Thursday, July 16th, 2009

Yesterday’s post about my initial responses to Ephesians 2 was a strange one for me to write. It as one of those let’s get the words down raw and let them just sit there as they are. I don’t think I will preach that passage in just that way. And for me it was a risk to write it that way, but it was a choice.

A choice of voice.

In my study of the enneagram I continue to see myself as a Type 8. If you do any kind of looking at the Enneagram types the 8 is the more strong willed, in your face, powerful leader. I am learning to see where I do intimidate people, and I am learning to accept that as my type energy at work. Yet, I have spent years not liking the commonly expected voice of the Enneagram 8, what I am thinking of as the Confrontation Voice.

Before I knew of the Enneagram, I had observed some very clear examples of that Confrontation Voice from church leaders. I saw the harm those harsh words had on my life and on the lives of others. So as I was seeking my own voice as a preacher and a leader I intentionally sought a different voice. It was those years of cultivating a non-confrontational and peacemaking voice that led me first to see my Enneagram Type as a 9. I was content with that.

So one of my struggles with the Enneagram has been accepting that I do have that Confrontational Energy and voice within me. Part of that acceptance is to find healthy ways to practice it. And practice is the operative word there. I am clumsy with my Enneagram 8 energy and voice. It is a shift of years of practice to become open to an important part of how God made me.

So yesterday’s post was a practice exercise in that more Confrontational Voice that is one of my authentic voices.

My preferred preaching voice? Invitational. And I can see how that can be just as bold and clear of a type 8 voice as the more confrontational one can be.

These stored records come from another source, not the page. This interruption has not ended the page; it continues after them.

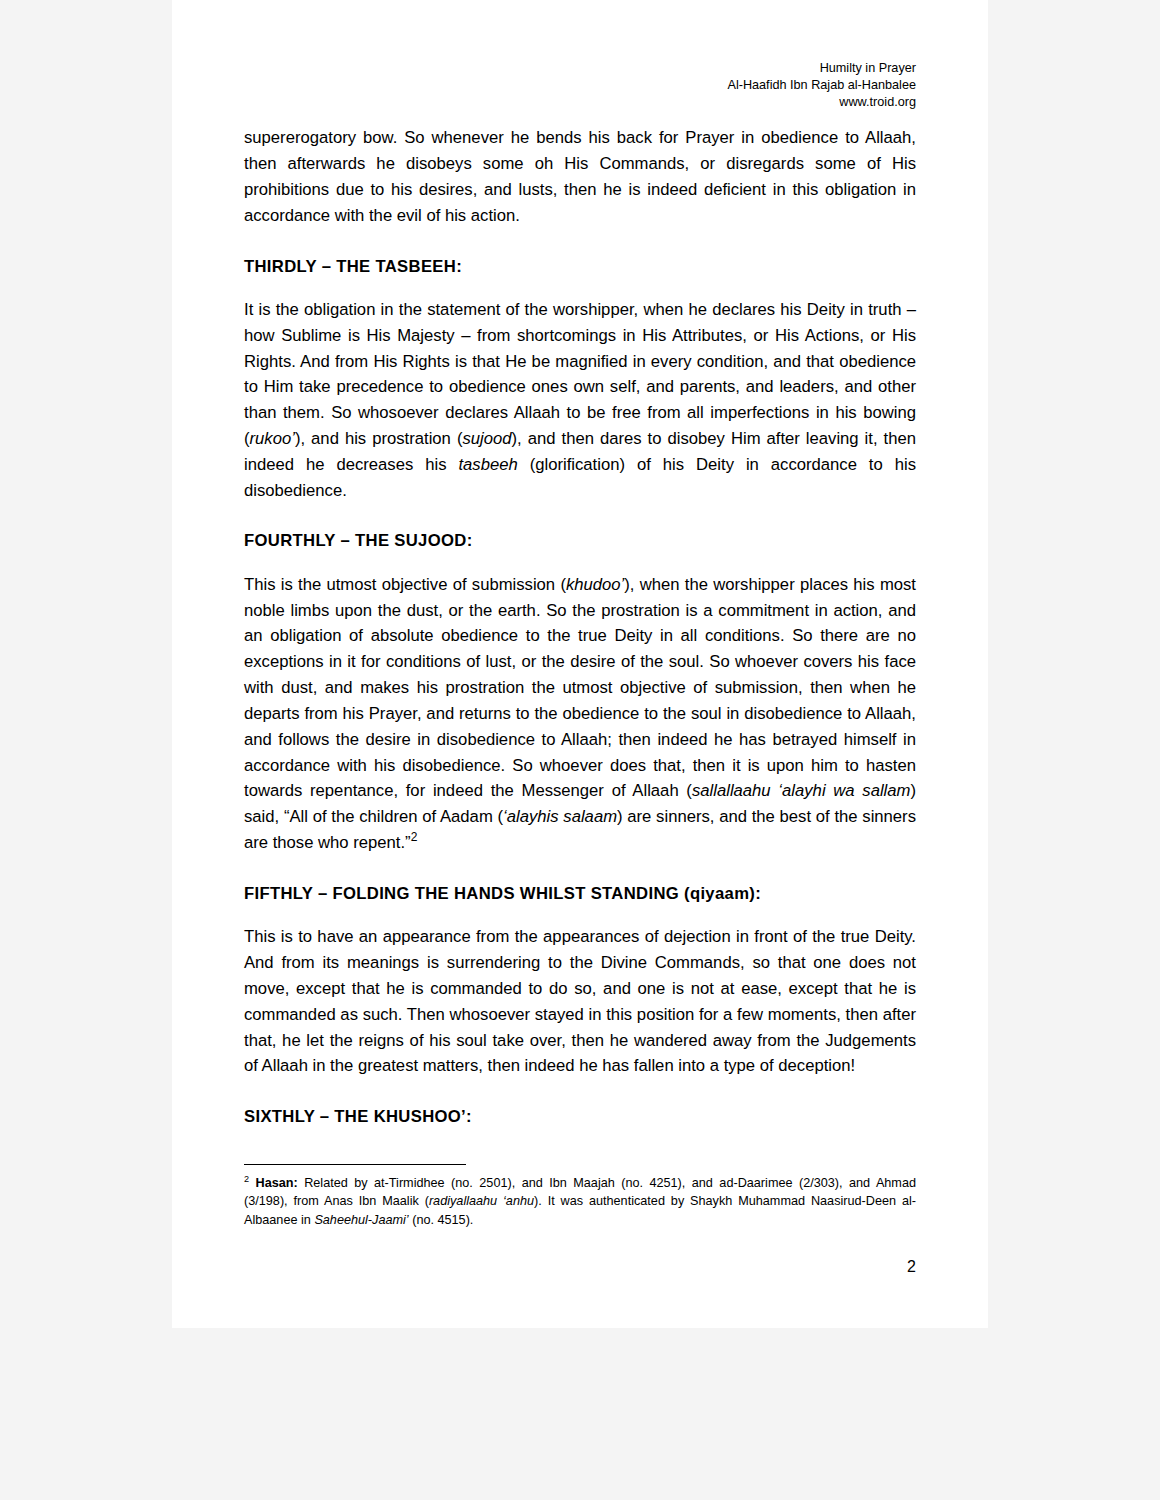Humilty in Prayer
Al-Haafidh Ibn Rajab al-Hanbalee
www.troid.org
supererogatory bow. So whenever he bends his back for Prayer in obedience to Allaah, then afterwards he disobeys some oh His Commands, or disregards some of His prohibitions due to his desires, and lusts, then he is indeed deficient in this obligation in accordance with the evil of his action.
THIRDLY – THE TASBEEH:
It is the obligation in the statement of the worshipper, when he declares his Deity in truth – how Sublime is His Majesty – from shortcomings in His Attributes, or His Actions, or His Rights. And from His Rights is that He be magnified in every condition, and that obedience to Him take precedence to obedience ones own self, and parents, and leaders, and other than them. So whosoever declares Allaah to be free from all imperfections in his bowing (rukoo’), and his prostration (sujood), and then dares to disobey Him after leaving it, then indeed he decreases his tasbeeh (glorification) of his Deity in accordance to his disobedience.
FOURTHLY – THE SUJOOD:
This is the utmost objective of submission (khudoo’), when the worshipper places his most noble limbs upon the dust, or the earth. So the prostration is a commitment in action, and an obligation of absolute obedience to the true Deity in all conditions. So there are no exceptions in it for conditions of lust, or the desire of the soul. So whoever covers his face with dust, and makes his prostration the utmost objective of submission, then when he departs from his Prayer, and returns to the obedience to the soul in disobedience to Allaah, and follows the desire in disobedience to Allaah; then indeed he has betrayed himself in accordance with his disobedience. So whoever does that, then it is upon him to hasten towards repentance, for indeed the Messenger of Allaah (sallallaahu ‘alayhi wa sallam) said, “All of the children of Aadam (‘alayhis salaam) are sinners, and the best of the sinners are those who repent.”2
FIFTHLY – FOLDING THE HANDS WHILST STANDING (qiyaam):
This is to have an appearance from the appearances of dejection in front of the true Deity. And from its meanings is surrendering to the Divine Commands, so that one does not move, except that he is commanded to do so, and one is not at ease, except that he is commanded as such. Then whosoever stayed in this position for a few moments, then after that, he let the reigns of his soul take over, then he wandered away from the Judgements of Allaah in the greatest matters, then indeed he has fallen into a type of deception!
SIXTHLY – THE KHUSHOO’:
2 Hasan: Related by at-Tirmidhee (no. 2501), and Ibn Maajah (no. 4251), and ad-Daarimee (2/303), and Ahmad (3/198), from Anas Ibn Maalik (radiyallaahu ‘anhu). It was authenticated by Shaykh Muhammad Naasirud-Deen al-Albaanee in Saheehul-Jaami’ (no. 4515).
2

To me, the Bible is a collection of God’s loving invitations to us. Invitations to live a life aligned with the righteousness and love that God showed us in creating us, tending us, redeeming us, and transforming us. One of my pastors said once that God does not break into our lives to invade us, that is evil’s modus operandi. God knocks gently and persistently on the doors of our hearts inviting us to open and welcome in the Essence of the Divine. We can choose to ignore the invitation and we can refuse it, and God’s grace will respect that choice.

Yet, God will keep on offering the invitation. As long as we have life in our bodies God will keep on offering that invitation. And I’m even open to the idea that not even death will stop God from that extended grace (can we say purgatory?).

Even in the Ephesians 2 and Acts 10 passages, I can just as easily see God reaching out in love to Us and reaching out in love to Them and then looking at each of us with those sparkling/piercing eyes of grace and saying,…

“Shall we dance together?”

That’s a great invitation.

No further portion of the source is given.